MATERIAL PROVIDED Start Marker

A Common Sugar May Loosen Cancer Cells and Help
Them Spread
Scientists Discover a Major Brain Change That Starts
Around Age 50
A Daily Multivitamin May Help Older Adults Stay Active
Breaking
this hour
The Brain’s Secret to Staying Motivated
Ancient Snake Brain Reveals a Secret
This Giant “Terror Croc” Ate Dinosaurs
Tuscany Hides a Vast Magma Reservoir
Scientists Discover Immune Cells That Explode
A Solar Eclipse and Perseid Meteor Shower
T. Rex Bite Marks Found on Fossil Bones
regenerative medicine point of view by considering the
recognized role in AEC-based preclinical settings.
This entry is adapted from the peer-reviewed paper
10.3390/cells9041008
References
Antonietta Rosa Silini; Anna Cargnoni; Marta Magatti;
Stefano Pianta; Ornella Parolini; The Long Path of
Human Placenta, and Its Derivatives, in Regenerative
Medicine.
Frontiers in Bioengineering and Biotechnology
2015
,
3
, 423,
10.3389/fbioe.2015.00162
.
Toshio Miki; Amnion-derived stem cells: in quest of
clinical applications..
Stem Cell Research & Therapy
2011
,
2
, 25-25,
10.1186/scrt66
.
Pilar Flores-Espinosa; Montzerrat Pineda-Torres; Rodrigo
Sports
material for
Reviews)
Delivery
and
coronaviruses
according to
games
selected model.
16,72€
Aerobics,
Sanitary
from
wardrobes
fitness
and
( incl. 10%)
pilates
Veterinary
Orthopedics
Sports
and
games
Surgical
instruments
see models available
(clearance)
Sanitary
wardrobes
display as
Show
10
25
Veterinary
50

MATERIAL PROVIDED End Marker
MATERIAL PROVIDED Start Marker

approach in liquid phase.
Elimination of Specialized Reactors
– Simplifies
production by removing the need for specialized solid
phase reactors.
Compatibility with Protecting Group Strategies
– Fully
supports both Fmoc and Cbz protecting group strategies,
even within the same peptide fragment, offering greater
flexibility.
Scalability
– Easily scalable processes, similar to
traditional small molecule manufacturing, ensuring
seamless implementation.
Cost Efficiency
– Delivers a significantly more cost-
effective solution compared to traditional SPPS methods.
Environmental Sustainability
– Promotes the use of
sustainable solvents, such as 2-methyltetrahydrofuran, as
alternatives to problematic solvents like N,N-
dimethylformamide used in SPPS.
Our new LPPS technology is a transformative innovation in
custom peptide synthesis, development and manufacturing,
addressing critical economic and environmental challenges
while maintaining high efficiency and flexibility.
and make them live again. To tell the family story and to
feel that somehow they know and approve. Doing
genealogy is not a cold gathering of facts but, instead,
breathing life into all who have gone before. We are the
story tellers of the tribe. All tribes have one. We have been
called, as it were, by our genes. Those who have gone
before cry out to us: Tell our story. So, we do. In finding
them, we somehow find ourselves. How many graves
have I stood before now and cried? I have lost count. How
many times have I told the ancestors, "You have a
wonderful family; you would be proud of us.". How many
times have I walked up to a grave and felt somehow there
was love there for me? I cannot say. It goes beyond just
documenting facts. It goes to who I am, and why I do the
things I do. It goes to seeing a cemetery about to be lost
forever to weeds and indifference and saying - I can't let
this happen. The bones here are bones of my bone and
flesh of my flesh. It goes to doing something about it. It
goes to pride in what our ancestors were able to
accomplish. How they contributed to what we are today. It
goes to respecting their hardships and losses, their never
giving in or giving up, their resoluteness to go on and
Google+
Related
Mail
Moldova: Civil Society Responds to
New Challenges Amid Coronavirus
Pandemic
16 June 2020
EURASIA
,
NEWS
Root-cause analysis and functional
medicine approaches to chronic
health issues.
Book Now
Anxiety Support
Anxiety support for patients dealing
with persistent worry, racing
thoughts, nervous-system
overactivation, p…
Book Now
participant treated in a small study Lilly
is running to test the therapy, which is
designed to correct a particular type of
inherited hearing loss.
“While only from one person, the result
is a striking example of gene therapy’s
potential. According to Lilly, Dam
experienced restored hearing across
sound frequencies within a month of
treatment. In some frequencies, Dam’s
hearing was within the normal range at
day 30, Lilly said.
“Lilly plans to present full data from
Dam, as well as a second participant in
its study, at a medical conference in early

MATERIAL PROVIDED End Marker

▸ **TASK TO COMPLETE**
Only the lines above from the line containing "day 30, Lilly said." through the line containing "its study, at a medical conference in early" should be retyped, exactly and with both ends included.

▸ **SOLUTION TO THIS TASK**
day 30, Lilly said.
“Lilly plans to present full data from
Dam, as well as a second participant in
its study, at a medical conference in early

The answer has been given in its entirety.